● Input
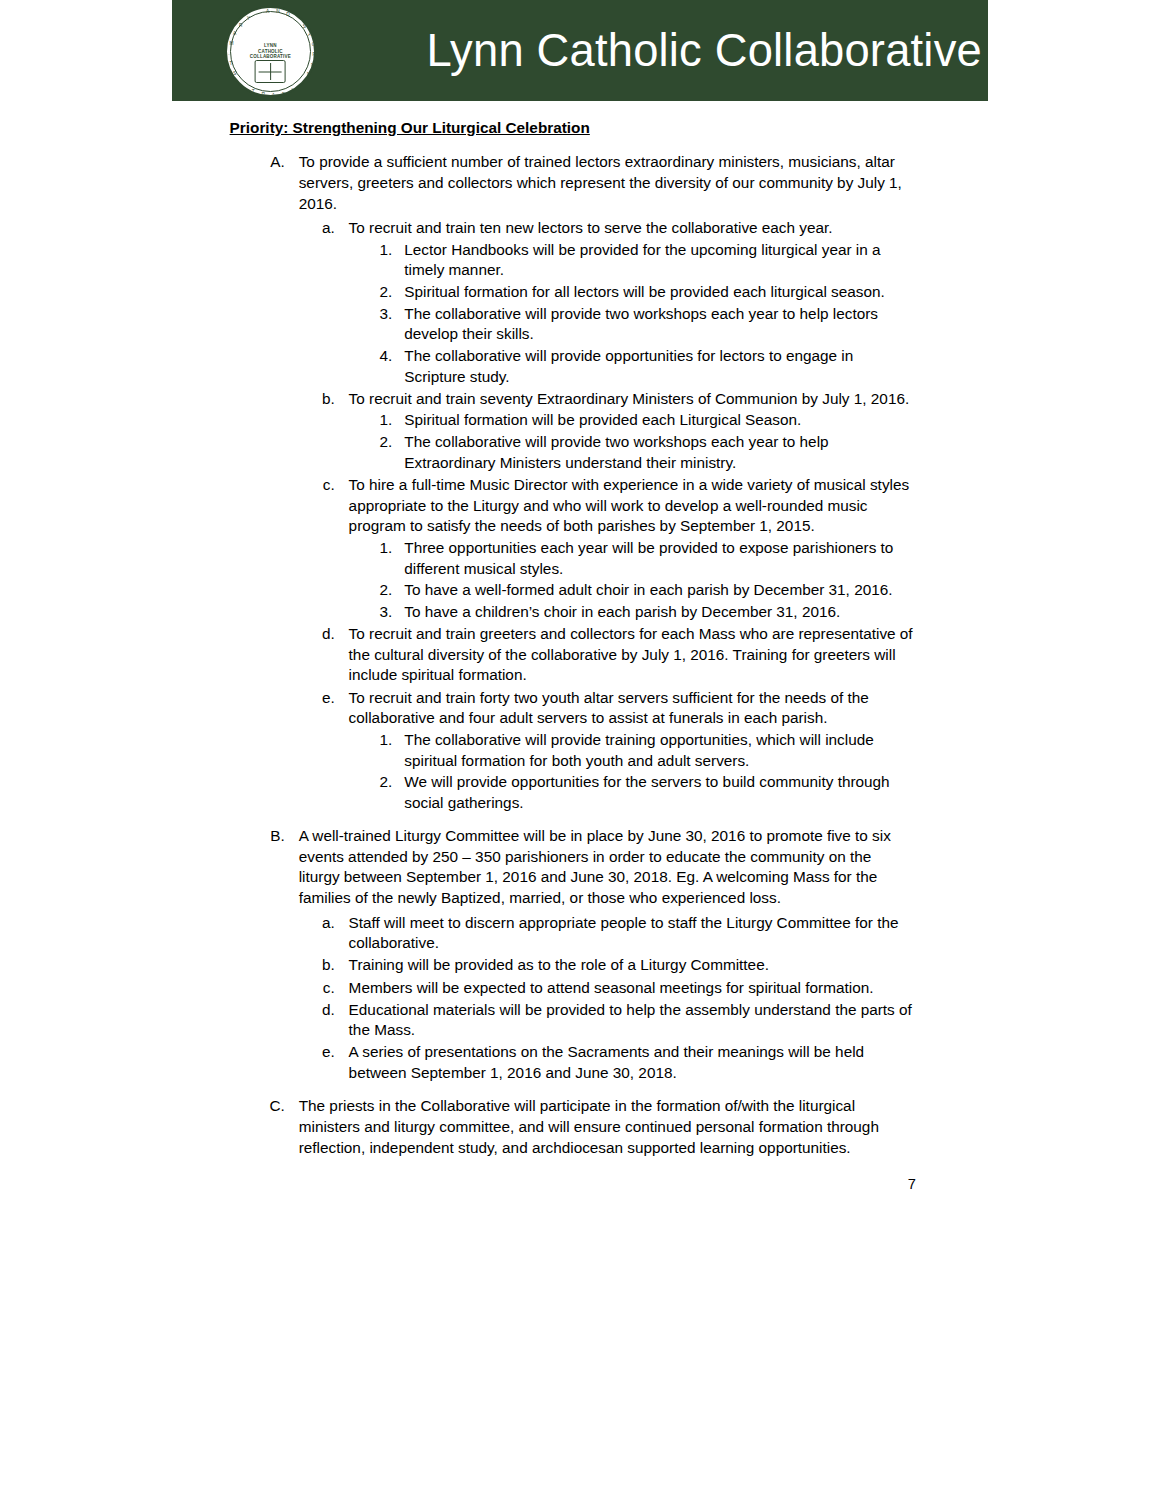S T . M A R Y A N D S A C R E D H E A R T
LYNN
CATHOLIC
COLLABORATIVE
Lynn Catholic Collaborative
Priority: Strengthening Our Liturgical Celebration
To provide a sufficient number of trained lectors extraordinary ministers, musicians, altar servers, greeters and collectors which represent the diversity of our community by July 1, 2016.
To recruit and train ten new lectors to serve the collaborative each year.
Lector Handbooks will be provided for the upcoming liturgical year in a timely manner.
Spiritual formation for all lectors will be provided each liturgical season.
The collaborative will provide two workshops each year to help lectors develop their skills.
The collaborative will provide opportunities for lectors to engage in Scripture study.
To recruit and train seventy Extraordinary Ministers of Communion by July 1, 2016.
Spiritual formation will be provided each Liturgical Season.
The collaborative will provide two workshops each year to help Extraordinary Ministers understand their ministry.
To hire a full-time Music Director with experience in a wide variety of musical styles appropriate to the Liturgy and who will work to develop a well-rounded music program to satisfy the needs of both parishes by September 1, 2015.
Three opportunities each year will be provided to expose parishioners to different musical styles.
To have a well-formed adult choir in each parish by December 31, 2016.
To have a children’s choir in each parish by December 31, 2016.
To recruit and train greeters and collectors for each Mass who are representative of the cultural diversity of the collaborative by July 1, 2016. Training for greeters will include spiritual formation.
To recruit and train forty two youth altar servers sufficient for the needs of the collaborative and four adult servers to assist at funerals in each parish.
The collaborative will provide training opportunities, which will include spiritual formation for both youth and adult servers.
We will provide opportunities for the servers to build community through social gatherings.
A well-trained Liturgy Committee will be in place by June 30, 2016 to promote five to six events attended by 250 – 350 parishioners in order to educate the community on the liturgy between September 1, 2016 and June 30, 2018. Eg. A welcoming Mass for the families of the newly Baptized, married, or those who experienced loss.
Staff will meet to discern appropriate people to staff the Liturgy Committee for the collaborative.
Training will be provided as to the role of a Liturgy Committee.
Members will be expected to attend seasonal meetings for spiritual formation.
Educational materials will be provided to help the assembly understand the parts of the Mass.
A series of presentations on the Sacraments and their meanings will be held between September 1, 2016 and June 30, 2018.
The priests in the Collaborative will participate in the formation of/with the liturgical ministers and liturgy committee, and will ensure continued personal formation through reflection, independent study, and archdiocesan supported learning opportunities.
7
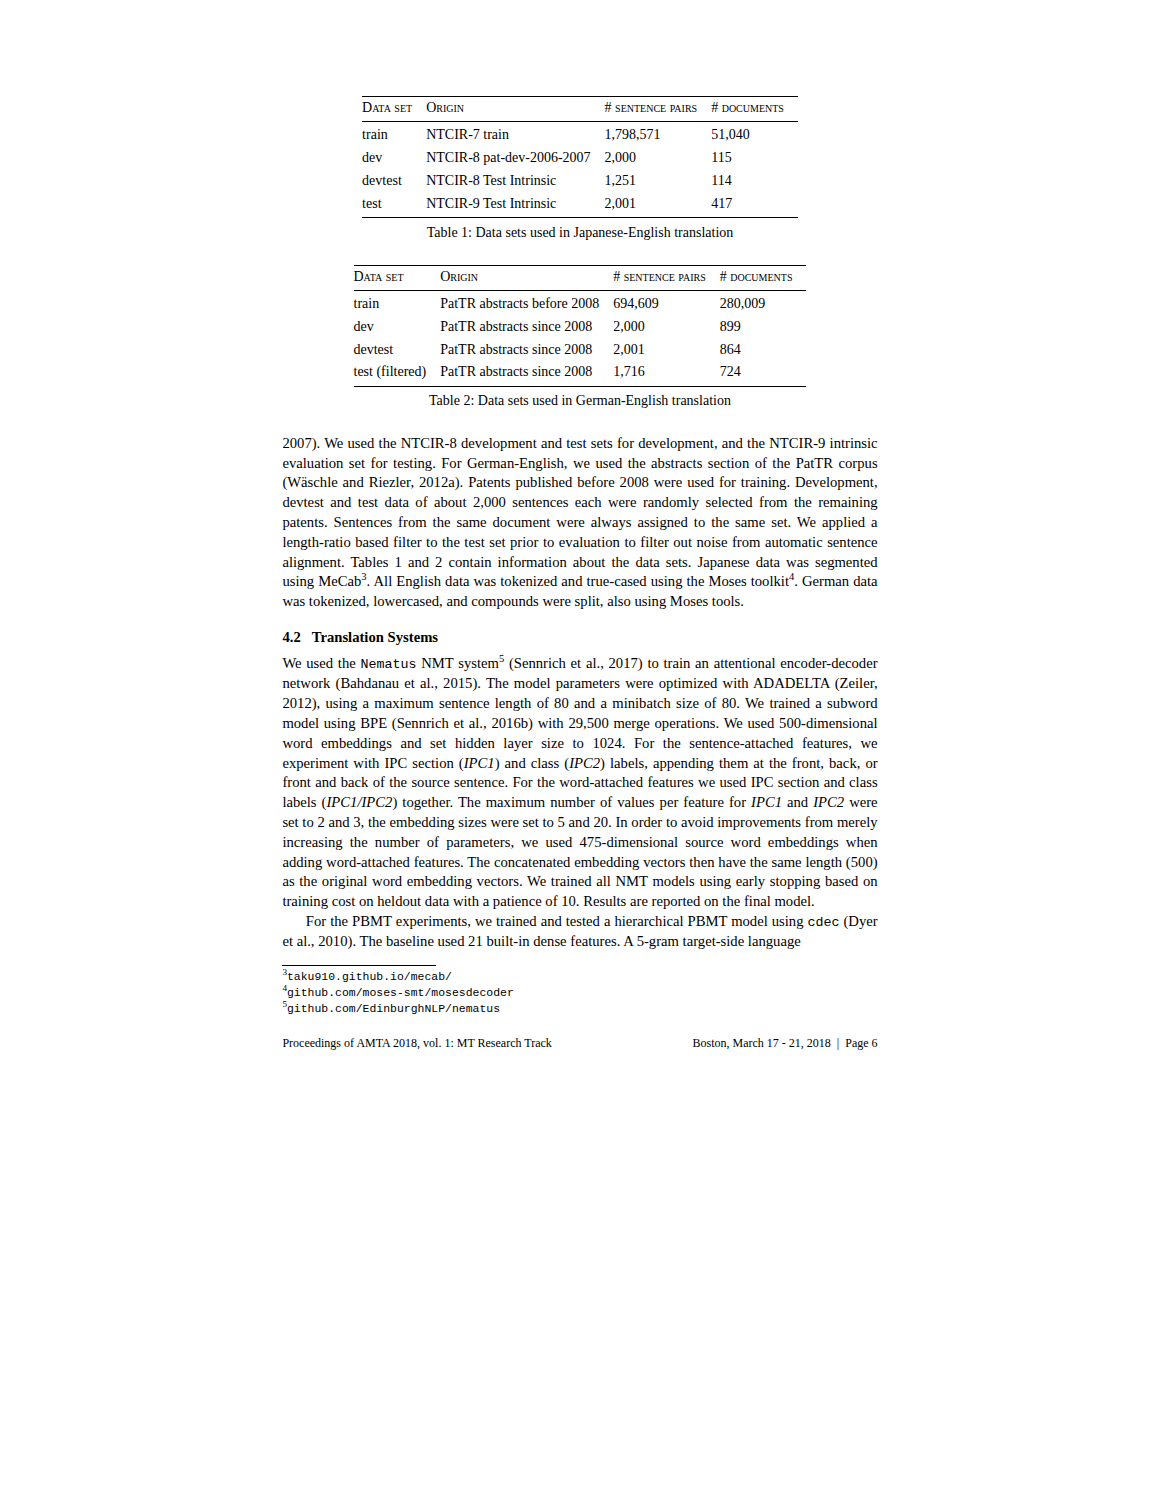| Data set | Origin | # sentence pairs | # documents |
| --- | --- | --- | --- |
| train | NTCIR-7 train | 1,798,571 | 51,040 |
| dev | NTCIR-8 pat-dev-2006-2007 | 2,000 | 115 |
| devtest | NTCIR-8 Test Intrinsic | 1,251 | 114 |
| test | NTCIR-9 Test Intrinsic | 2,001 | 417 |
Table 1: Data sets used in Japanese-English translation
| Data set | Origin | # sentence pairs | # documents |
| --- | --- | --- | --- |
| train | PatTR abstracts before 2008 | 694,609 | 280,009 |
| dev | PatTR abstracts since 2008 | 2,000 | 899 |
| devtest | PatTR abstracts since 2008 | 2,001 | 864 |
| test (filtered) | PatTR abstracts since 2008 | 1,716 | 724 |
Table 2: Data sets used in German-English translation
2007). We used the NTCIR-8 development and test sets for development, and the NTCIR-9 intrinsic evaluation set for testing. For German-English, we used the abstracts section of the PatTR corpus (Wäschle and Riezler, 2012a). Patents published before 2008 were used for training. Development, devtest and test data of about 2,000 sentences each were randomly selected from the remaining patents. Sentences from the same document were always assigned to the same set. We applied a length-ratio based filter to the test set prior to evaluation to filter out noise from automatic sentence alignment. Tables 1 and 2 contain information about the data sets. Japanese data was segmented using MeCab3. All English data was tokenized and true-cased using the Moses toolkit4. German data was tokenized, lowercased, and compounds were split, also using Moses tools.
4.2 Translation Systems
We used the Nematus NMT system5 (Sennrich et al., 2017) to train an attentional encoder-decoder network (Bahdanau et al., 2015). The model parameters were optimized with ADADELTA (Zeiler, 2012), using a maximum sentence length of 80 and a minibatch size of 80. We trained a subword model using BPE (Sennrich et al., 2016b) with 29,500 merge operations. We used 500-dimensional word embeddings and set hidden layer size to 1024. For the sentence-attached features, we experiment with IPC section (IPC1) and class (IPC2) labels, appending them at the front, back, or front and back of the source sentence. For the word-attached features we used IPC section and class labels (IPC1/IPC2) together. The maximum number of values per feature for IPC1 and IPC2 were set to 2 and 3, the embedding sizes were set to 5 and 20. In order to avoid improvements from merely increasing the number of parameters, we used 475-dimensional source word embeddings when adding word-attached features. The concatenated embedding vectors then have the same length (500) as the original word embedding vectors. We trained all NMT models using early stopping based on training cost on heldout data with a patience of 10. Results are reported on the final model.
For the PBMT experiments, we trained and tested a hierarchical PBMT model using cdec (Dyer et al., 2010). The baseline used 21 built-in dense features. A 5-gram target-side language
3taku910.github.io/mecab/
4github.com/moses-smt/mosesdecoder
5github.com/EdinburghNLP/nematus
Proceedings of AMTA 2018, vol. 1: MT Research Track Boston, March 17 - 21, 2018 | Page 6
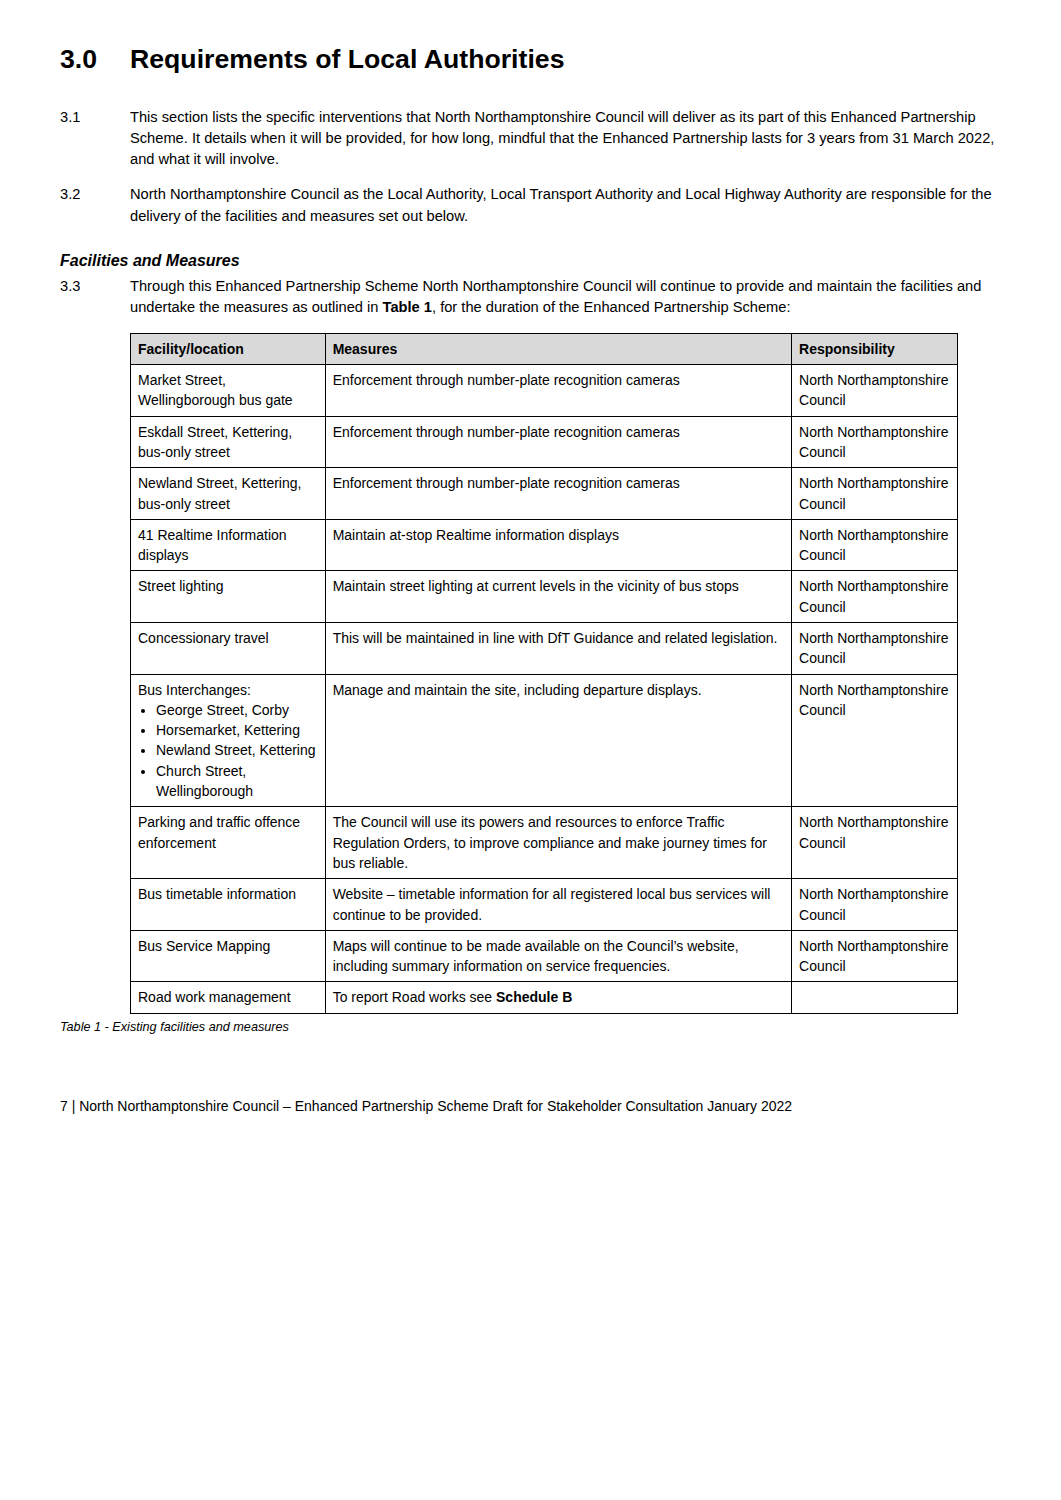3.0 Requirements of Local Authorities
3.1
This section lists the specific interventions that North Northamptonshire Council will deliver as its part of this Enhanced Partnership Scheme. It details when it will be provided, for how long, mindful that the Enhanced Partnership lasts for 3 years from 31 March 2022, and what it will involve.
3.2
North Northamptonshire Council as the Local Authority, Local Transport Authority and Local Highway Authority are responsible for the delivery of the facilities and measures set out below.
Facilities and Measures
3.3
Through this Enhanced Partnership Scheme North Northamptonshire Council will continue to provide and maintain the facilities and undertake the measures as outlined in Table 1, for the duration of the Enhanced Partnership Scheme:
| Facility/location | Measures | Responsibility |
| --- | --- | --- |
| Market Street, Wellingborough bus gate | Enforcement through number-plate recognition cameras | North Northamptonshire Council |
| Eskdall Street, Kettering, bus-only street | Enforcement through number-plate recognition cameras | North Northamptonshire Council |
| Newland Street, Kettering, bus-only street | Enforcement through number-plate recognition cameras | North Northamptonshire Council |
| 41 Realtime Information displays | Maintain at-stop Realtime information displays | North Northamptonshire Council |
| Street lighting | Maintain street lighting at current levels in the vicinity of bus stops | North Northamptonshire Council |
| Concessionary travel | This will be maintained in line with DfT Guidance and related legislation. | North Northamptonshire Council |
| Bus Interchanges: George Street, Corby Horsemarket, Kettering Newland Street, Kettering Church Street, Wellingborough | Manage and maintain the site, including departure displays. | North Northamptonshire Council |
| Parking and traffic offence enforcement | The Council will use its powers and resources to enforce Traffic Regulation Orders, to improve compliance and make journey times for bus reliable. | North Northamptonshire Council |
| Bus timetable information | Website – timetable information for all registered local bus services will continue to be provided. | North Northamptonshire Council |
| Bus Service Mapping | Maps will continue to be made available on the Council’s website, including summary information on service frequencies. | North Northamptonshire Council |
| Road work management | To report Road works see Schedule B | |
Table 1 - Existing facilities and measures
7 | North Northamptonshire Council – Enhanced Partnership Scheme Draft for Stakeholder Consultation January 2022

● Task item
The result should be every line that contains "servers", copied from the entries.

● Task output
To provide a sufficient number of trained lectors extraordinary ministers, musicians, altar servers, greeters and collectors which represent the diversity of our community by July 1, 2016.
To recruit and train forty two youth altar servers sufficient for the needs of the collaborative and four adult servers to assist at funerals in each parish.
The collaborative will provide training opportunities, which will include spiritual formation for both youth and adult servers.
We will provide opportunities for the servers to build community through social gatherings.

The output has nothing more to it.